Il y a cependant des domaines qui valent que les risques soient évalués. Ainsi dans certaines recherches sur les cellules vivantes, nous pouvons déjà un peu, et pourrons très bientôt parfaitement, modifier certaines caractéris­tiques des êtres vivants. Qui contrôle le risque de créer des monstres, qu’ils soient végétaux, animaux ou humains ? Et qu’est-ce qu’un véritable monstre?

Les intérêts financiers et stratégiques semblent tellement importants que ce débat-là reste très discret et n’a toujours pas abouti à l’interdiction pure et simple de breveter quelque cellule vivante que ce soit.
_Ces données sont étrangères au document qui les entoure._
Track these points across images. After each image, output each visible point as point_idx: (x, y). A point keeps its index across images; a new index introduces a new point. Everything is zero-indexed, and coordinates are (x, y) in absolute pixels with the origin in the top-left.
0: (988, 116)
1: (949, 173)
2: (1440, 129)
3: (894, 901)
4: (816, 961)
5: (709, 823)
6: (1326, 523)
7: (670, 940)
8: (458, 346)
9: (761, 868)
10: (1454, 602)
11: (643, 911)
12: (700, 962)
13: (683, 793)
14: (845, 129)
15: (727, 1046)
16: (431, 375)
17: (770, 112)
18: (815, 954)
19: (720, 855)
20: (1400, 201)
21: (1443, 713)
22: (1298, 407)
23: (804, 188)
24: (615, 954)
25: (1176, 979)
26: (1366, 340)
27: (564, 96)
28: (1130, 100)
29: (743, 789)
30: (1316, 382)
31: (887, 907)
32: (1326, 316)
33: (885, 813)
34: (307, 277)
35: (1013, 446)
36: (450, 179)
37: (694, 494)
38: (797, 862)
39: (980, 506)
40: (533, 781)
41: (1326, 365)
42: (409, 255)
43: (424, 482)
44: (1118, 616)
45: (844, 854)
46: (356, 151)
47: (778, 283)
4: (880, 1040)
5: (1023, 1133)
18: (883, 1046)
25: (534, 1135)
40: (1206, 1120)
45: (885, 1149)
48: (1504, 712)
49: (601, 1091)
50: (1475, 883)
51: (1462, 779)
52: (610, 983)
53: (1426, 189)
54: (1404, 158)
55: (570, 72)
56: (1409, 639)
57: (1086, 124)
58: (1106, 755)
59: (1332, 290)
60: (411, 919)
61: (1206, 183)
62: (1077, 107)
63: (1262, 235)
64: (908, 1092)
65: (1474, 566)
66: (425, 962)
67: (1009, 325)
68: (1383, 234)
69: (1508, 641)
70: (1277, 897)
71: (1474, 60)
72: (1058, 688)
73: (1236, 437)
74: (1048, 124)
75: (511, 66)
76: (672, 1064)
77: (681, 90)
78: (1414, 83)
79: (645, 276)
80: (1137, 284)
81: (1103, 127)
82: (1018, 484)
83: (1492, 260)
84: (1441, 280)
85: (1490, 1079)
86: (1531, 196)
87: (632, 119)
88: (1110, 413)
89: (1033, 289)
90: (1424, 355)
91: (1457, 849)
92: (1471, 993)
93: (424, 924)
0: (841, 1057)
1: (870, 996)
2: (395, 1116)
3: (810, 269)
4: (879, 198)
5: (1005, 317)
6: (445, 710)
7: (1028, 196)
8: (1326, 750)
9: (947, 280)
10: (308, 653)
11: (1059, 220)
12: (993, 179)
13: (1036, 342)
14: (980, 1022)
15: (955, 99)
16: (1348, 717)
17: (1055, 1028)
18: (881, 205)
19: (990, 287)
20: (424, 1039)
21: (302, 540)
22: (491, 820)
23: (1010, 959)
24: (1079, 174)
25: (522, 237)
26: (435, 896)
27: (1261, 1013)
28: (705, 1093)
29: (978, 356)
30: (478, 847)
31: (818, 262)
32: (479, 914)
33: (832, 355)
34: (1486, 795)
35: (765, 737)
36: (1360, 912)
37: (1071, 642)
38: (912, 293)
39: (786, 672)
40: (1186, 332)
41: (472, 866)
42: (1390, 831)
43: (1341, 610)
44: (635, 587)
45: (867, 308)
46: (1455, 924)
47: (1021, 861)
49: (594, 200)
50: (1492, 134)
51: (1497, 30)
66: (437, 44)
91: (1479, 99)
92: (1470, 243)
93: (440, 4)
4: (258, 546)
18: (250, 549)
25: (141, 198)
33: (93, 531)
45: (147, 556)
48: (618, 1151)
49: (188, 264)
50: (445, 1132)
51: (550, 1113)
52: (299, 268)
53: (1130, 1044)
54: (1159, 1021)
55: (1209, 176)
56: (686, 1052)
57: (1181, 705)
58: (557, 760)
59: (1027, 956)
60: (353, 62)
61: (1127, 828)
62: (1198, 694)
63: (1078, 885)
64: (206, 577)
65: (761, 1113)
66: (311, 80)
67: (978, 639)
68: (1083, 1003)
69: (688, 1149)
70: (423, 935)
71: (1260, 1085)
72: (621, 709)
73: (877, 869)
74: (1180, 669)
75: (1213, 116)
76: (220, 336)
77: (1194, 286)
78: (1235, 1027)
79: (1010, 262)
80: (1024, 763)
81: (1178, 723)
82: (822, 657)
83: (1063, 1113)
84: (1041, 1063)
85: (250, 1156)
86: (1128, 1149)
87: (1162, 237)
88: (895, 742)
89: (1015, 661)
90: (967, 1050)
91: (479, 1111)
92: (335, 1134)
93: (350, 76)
En effet, un laboratoire –public ou privé– ayant découvert la séquence d’un gène et vaguement défini son application possible détient un monopole sur toutes les utilisations présentes et futures de ce gène, y compris celles qu’ils n’ont pas encore été mises au point! Il est certainement juste que les laboratoires soient rémunérés pour leurs efforts de recherche, mais leur accorder une exclusivité sur le vivant est une compensation aberrante compte tenu des risques de cette exclusivité et du secret dans lequel ils opèrent. Il est de plus absurde de ne pas pouvoir partager, contrôler et accompagner les avancées de la connaissance parce qu’elles ont été réservées à un seul opérateur.

Seule la prééminence du quantitatif qui offre aux grands enjeux de grandes rémunérations peut justifier le consensus d’acceptation de tels scandales.

Les questions éthiques et Qualitatives sont partout et les attentes aussi.